Problem: Each line in the listing is to be restated exactly.

-------

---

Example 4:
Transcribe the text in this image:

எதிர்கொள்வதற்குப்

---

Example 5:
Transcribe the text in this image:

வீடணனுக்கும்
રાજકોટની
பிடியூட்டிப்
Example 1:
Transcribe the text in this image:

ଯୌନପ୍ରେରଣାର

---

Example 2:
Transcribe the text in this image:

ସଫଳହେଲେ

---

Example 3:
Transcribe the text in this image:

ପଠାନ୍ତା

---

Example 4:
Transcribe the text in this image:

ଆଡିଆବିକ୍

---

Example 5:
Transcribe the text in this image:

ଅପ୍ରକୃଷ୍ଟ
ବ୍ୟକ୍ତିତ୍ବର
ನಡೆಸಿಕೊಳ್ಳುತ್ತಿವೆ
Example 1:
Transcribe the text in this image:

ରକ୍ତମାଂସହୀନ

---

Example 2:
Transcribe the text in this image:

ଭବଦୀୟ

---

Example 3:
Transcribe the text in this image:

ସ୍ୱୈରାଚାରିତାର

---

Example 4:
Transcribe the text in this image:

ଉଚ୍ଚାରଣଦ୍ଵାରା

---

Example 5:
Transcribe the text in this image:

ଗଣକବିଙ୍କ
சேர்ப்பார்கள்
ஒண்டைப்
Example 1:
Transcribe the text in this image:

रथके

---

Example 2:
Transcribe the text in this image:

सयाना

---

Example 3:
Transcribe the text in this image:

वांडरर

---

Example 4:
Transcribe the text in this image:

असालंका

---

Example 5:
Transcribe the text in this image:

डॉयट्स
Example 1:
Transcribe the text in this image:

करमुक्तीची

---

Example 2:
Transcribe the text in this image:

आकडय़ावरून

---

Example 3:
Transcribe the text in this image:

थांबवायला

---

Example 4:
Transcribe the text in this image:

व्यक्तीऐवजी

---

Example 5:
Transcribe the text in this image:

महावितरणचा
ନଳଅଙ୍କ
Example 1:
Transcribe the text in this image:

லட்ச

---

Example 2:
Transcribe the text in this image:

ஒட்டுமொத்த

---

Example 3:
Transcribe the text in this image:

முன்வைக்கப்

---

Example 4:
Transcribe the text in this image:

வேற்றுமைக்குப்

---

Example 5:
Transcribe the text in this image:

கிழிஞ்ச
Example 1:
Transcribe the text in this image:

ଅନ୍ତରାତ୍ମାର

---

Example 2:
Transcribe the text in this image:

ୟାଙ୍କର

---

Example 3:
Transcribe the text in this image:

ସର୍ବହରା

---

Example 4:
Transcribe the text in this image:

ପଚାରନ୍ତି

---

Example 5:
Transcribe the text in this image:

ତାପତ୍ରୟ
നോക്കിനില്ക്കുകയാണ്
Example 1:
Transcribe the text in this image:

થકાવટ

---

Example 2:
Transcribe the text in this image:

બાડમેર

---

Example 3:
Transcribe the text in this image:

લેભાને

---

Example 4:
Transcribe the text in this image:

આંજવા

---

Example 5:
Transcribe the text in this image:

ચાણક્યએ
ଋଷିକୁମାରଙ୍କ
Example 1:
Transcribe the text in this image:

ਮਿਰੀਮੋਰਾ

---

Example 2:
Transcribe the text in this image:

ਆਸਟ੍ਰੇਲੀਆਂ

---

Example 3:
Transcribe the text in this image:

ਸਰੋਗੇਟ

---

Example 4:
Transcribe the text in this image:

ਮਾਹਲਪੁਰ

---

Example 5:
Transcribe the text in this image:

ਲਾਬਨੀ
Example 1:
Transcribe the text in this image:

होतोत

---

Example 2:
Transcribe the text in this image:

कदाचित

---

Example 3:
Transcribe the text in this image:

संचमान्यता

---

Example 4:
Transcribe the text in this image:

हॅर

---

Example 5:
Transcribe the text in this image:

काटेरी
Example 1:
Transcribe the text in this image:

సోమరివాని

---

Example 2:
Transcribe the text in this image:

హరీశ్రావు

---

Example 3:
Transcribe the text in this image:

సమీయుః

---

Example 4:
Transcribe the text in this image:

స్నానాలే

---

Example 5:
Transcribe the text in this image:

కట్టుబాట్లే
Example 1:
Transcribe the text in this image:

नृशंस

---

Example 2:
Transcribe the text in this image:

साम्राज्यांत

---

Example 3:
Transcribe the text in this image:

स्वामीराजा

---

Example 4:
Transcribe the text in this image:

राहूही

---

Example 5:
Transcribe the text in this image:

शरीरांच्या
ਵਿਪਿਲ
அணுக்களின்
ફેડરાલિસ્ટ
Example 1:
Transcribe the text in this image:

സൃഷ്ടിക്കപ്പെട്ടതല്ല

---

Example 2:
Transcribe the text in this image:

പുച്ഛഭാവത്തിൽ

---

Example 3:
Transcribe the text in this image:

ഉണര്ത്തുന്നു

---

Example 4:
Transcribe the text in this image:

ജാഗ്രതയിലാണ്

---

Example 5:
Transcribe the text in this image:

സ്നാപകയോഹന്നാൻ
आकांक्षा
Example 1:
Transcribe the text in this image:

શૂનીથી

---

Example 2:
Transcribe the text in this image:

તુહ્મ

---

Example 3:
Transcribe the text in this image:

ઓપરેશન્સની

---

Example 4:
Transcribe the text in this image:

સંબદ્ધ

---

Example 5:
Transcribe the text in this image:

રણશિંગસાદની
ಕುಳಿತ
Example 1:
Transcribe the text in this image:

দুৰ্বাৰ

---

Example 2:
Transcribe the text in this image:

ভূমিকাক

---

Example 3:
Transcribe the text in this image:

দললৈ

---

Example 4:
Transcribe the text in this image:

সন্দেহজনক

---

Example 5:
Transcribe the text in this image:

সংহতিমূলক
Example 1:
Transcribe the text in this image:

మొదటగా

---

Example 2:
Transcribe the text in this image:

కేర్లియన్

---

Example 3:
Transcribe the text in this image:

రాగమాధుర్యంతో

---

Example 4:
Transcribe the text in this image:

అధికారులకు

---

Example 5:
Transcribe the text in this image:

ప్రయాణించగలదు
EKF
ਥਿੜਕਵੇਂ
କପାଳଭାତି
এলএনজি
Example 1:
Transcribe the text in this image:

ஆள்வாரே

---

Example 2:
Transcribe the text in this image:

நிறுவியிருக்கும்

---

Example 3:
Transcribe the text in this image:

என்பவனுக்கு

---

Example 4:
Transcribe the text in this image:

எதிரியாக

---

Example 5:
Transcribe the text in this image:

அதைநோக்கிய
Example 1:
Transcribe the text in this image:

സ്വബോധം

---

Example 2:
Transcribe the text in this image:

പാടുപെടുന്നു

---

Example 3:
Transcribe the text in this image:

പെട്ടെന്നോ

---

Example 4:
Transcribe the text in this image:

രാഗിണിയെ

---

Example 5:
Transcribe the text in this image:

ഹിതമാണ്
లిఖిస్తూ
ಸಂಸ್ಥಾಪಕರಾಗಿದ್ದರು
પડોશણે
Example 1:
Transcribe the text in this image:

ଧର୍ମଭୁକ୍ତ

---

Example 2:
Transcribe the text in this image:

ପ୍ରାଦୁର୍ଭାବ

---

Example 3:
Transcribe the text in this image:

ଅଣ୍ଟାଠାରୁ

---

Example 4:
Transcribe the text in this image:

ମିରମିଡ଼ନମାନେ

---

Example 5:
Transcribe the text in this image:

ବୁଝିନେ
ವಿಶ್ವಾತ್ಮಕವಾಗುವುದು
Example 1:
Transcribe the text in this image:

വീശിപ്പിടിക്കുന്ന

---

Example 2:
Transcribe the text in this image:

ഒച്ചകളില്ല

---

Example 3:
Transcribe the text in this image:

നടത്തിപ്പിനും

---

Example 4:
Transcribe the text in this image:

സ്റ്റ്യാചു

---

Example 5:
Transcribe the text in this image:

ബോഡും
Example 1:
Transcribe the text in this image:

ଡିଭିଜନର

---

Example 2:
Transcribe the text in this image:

-------

Result below:
---

Example 4:
Transcribe the text in this image:

எதிர்கொள்வதற்குப்

---

Example 5:
Transcribe the text in this image:

வீடணனுக்கும்
રાજકોટની
பிடியூட்டிப்
Example 1:
Transcribe the text in this image:

ଯୌନପ୍ରେରଣାର

---

Example 2:
Transcribe the text in this image:

ସଫଳହେଲେ

---

Example 3:
Transcribe the text in this image:

ପଠାନ୍ତା

---

Example 4:
Transcribe the text in this image:

ଆଡିଆବିକ୍

---

Example 5:
Transcribe the text in this image:

ଅପ୍ରକୃଷ୍ଟ
ବ୍ୟକ୍ତିତ୍ବର
ನಡೆಸಿಕೊಳ್ಳುತ್ತಿವೆ
Example 1:
Transcribe the text in this image:

ରକ୍ତମାଂସହୀନ

---

Example 2:
Transcribe the text in this image:

ଭବଦୀୟ

---

Example 3:
Transcribe the text in this image:

ସ୍ୱୈରାଚାରିତାର

---

Example 4:
Transcribe the text in this image:

ଉଚ୍ଚାରଣଦ୍ଵାରା

---

Example 5:
Transcribe the text in this image:

ଗଣକବିଙ୍କ
சேர்ப்பார்கள்
ஒண்டைப்
Example 1:
Transcribe the text in this image:

रथके

---

Example 2:
Transcribe the text in this image:

सयाना

---

Example 3:
Transcribe the text in this image:

वांडरर

---

Example 4:
Transcribe the text in this image:

असालंका

---

Example 5:
Transcribe the text in this image:

डॉयट्स
Example 1:
Transcribe the text in this image:

करमुक्तीची

---

Example 2:
Transcribe the text in this image:

आकडय़ावरून

---

Example 3:
Transcribe the text in this image:

थांबवायला

---

Example 4:
Transcribe the text in this image:

व्यक्तीऐवजी

---

Example 5:
Transcribe the text in this image:

महावितरणचा
ନଳଅଙ୍କ
Example 1:
Transcribe the text in this image:

லட்ச

---

Example 2:
Transcribe the text in this image:

ஒட்டுமொத்த

---

Example 3:
Transcribe the text in this image:

முன்வைக்கப்

---

Example 4:
Transcribe the text in this image:

வேற்றுமைக்குப்

---

Example 5:
Transcribe the text in this image:

கிழிஞ்ச
Example 1:
Transcribe the text in this image:

ଅନ୍ତରାତ୍ମାର

---

Example 2:
Transcribe the text in this image:

ୟାଙ୍କର

---

Example 3:
Transcribe the text in this image:

ସର୍ବହରା

---

Example 4:
Transcribe the text in this image:

ପଚାରନ୍ତି

---

Example 5:
Transcribe the text in this image:

ତାପତ୍ରୟ
നോക്കിനില്ക്കുകയാണ്
Example 1:
Transcribe the text in this image:

થકાવટ

---

Example 2:
Transcribe the text in this image:

બાડમેર

---

Example 3:
Transcribe the text in this image:

લેભાને

---

Example 4:
Transcribe the text in this image:

આંજવા

---

Example 5:
Transcribe the text in this image:

ચાણક્યએ
ଋଷିକୁମାରଙ୍କ
Example 1:
Transcribe the text in this image:

ਮਿਰੀਮੋਰਾ

---

Example 2:
Transcribe the text in this image:

ਆਸਟ੍ਰੇਲੀਆਂ

---

Example 3:
Transcribe the text in this image:

ਸਰੋਗੇਟ

---

Example 4:
Transcribe the text in this image:

ਮਾਹਲਪੁਰ

---

Example 5:
Transcribe the text in this image:

ਲਾਬਨੀ
Example 1:
Transcribe the text in this image:

होतोत

---

Example 2:
Transcribe the text in this image:

कदाचित

---

Example 3:
Transcribe the text in this image:

संचमान्यता

---

Example 4:
Transcribe the text in this image:

हॅर

---

Example 5:
Transcribe the text in this image:

काटेरी
Example 1:
Transcribe the text in this image:

సోమరివాని

---

Example 2:
Transcribe the text in this image:

హరీశ్రావు

---

Example 3:
Transcribe the text in this image:

సమీయుః

---

Example 4:
Transcribe the text in this image:

స్నానాలే

---

Example 5:
Transcribe the text in this image:

కట్టుబాట్లే
Example 1:
Transcribe the text in this image:

नृशंस

---

Example 2:
Transcribe the text in this image:

साम्राज्यांत

---

Example 3:
Transcribe the text in this image:

स्वामीराजा

---

Example 4:
Transcribe the text in this image:

राहूही

---

Example 5:
Transcribe the text in this image:

शरीरांच्या
ਵਿਪਿਲ
அணுக்களின்
ફેડરાલિસ્ટ
Example 1:
Transcribe the text in this image:

സൃഷ്ടിക്കപ്പെട്ടതല്ല

---

Example 2:
Transcribe the text in this image:

പുച്ഛഭാവത്തിൽ

---

Example 3:
Transcribe the text in this image:

ഉണര്ത്തുന്നു

---

Example 4:
Transcribe the text in this image:

ജാഗ്രതയിലാണ്

---

Example 5:
Transcribe the text in this image:

സ്നാപകയോഹന്നാൻ
आकांक्षा
Example 1:
Transcribe the text in this image:

શૂનીથી

---

Example 2:
Transcribe the text in this image:

તુહ્મ

---

Example 3:
Transcribe the text in this image:

ઓપરેશન્સની

---

Example 4:
Transcribe the text in this image:

સંબદ્ધ

---

Example 5:
Transcribe the text in this image:

રણશિંગસાદની
ಕುಳಿತ
Example 1:
Transcribe the text in this image:

দুৰ্বাৰ

---

Example 2:
Transcribe the text in this image:

ভূমিকাক

---

Example 3:
Transcribe the text in this image:

দললৈ

---

Example 4:
Transcribe the text in this image:

সন্দেহজনক

---

Example 5:
Transcribe the text in this image:

সংহতিমূলক
Example 1:
Transcribe the text in this image:

మొదటగా

---

Example 2:
Transcribe the text in this image:

కేర్లియన్

---

Example 3:
Transcribe the text in this image:

రాగమాధుర్యంతో

---

Example 4:
Transcribe the text in this image:

అధికారులకు

---

Example 5:
Transcribe the text in this image:

ప్రయాణించగలదు
EKF
ਥਿੜਕਵੇਂ
କପାଳଭାତି
এলএনজি
Example 1:
Transcribe the text in this image:

ஆள்வாரே

---

Example 2:
Transcribe the text in this image:

நிறுவியிருக்கும்

---

Example 3:
Transcribe the text in this image:

என்பவனுக்கு

---

Example 4:
Transcribe the text in this image:

எதிரியாக

---

Example 5:
Transcribe the text in this image:

அதைநோக்கிய
Example 1:
Transcribe the text in this image:

സ്വബോധം

---

Example 2:
Transcribe the text in this image:

പാടുപെടുന്നു

---

Example 3:
Transcribe the text in this image:

പെട്ടെന്നോ

---

Example 4:
Transcribe the text in this image:

രാഗിണിയെ

---

Example 5:
Transcribe the text in this image:

ഹിതമാണ്
లిఖిస్తూ
ಸಂಸ್ಥಾಪಕರಾಗಿದ್ದರು
પડોશણે
Example 1:
Transcribe the text in this image:

ଧର୍ମଭୁକ୍ତ

---

Example 2:
Transcribe the text in this image:

ପ୍ରାଦୁର୍ଭାବ

---

Example 3:
Transcribe the text in this image:

ଅଣ୍ଟାଠାରୁ

---

Example 4:
Transcribe the text in this image:

ମିରମିଡ଼ନମାନେ

---

Example 5:
Transcribe the text in this image:

ବୁଝିନେ
ವಿಶ್ವಾತ್ಮಕವಾಗುವುದು
Example 1:
Transcribe the text in this image:

വീശിപ്പിടിക്കുന്ന

---

Example 2:
Transcribe the text in this image:

ഒച്ചകളില്ല

---

Example 3:
Transcribe the text in this image:

നടത്തിപ്പിനും

---

Example 4:
Transcribe the text in this image:

സ്റ്റ്യാചു

---

Example 5:
Transcribe the text in this image:

ബോഡും
Example 1:
Transcribe the text in this image:

ଡିଭିଜନର

---

Example 2:
Transcribe the text in this image:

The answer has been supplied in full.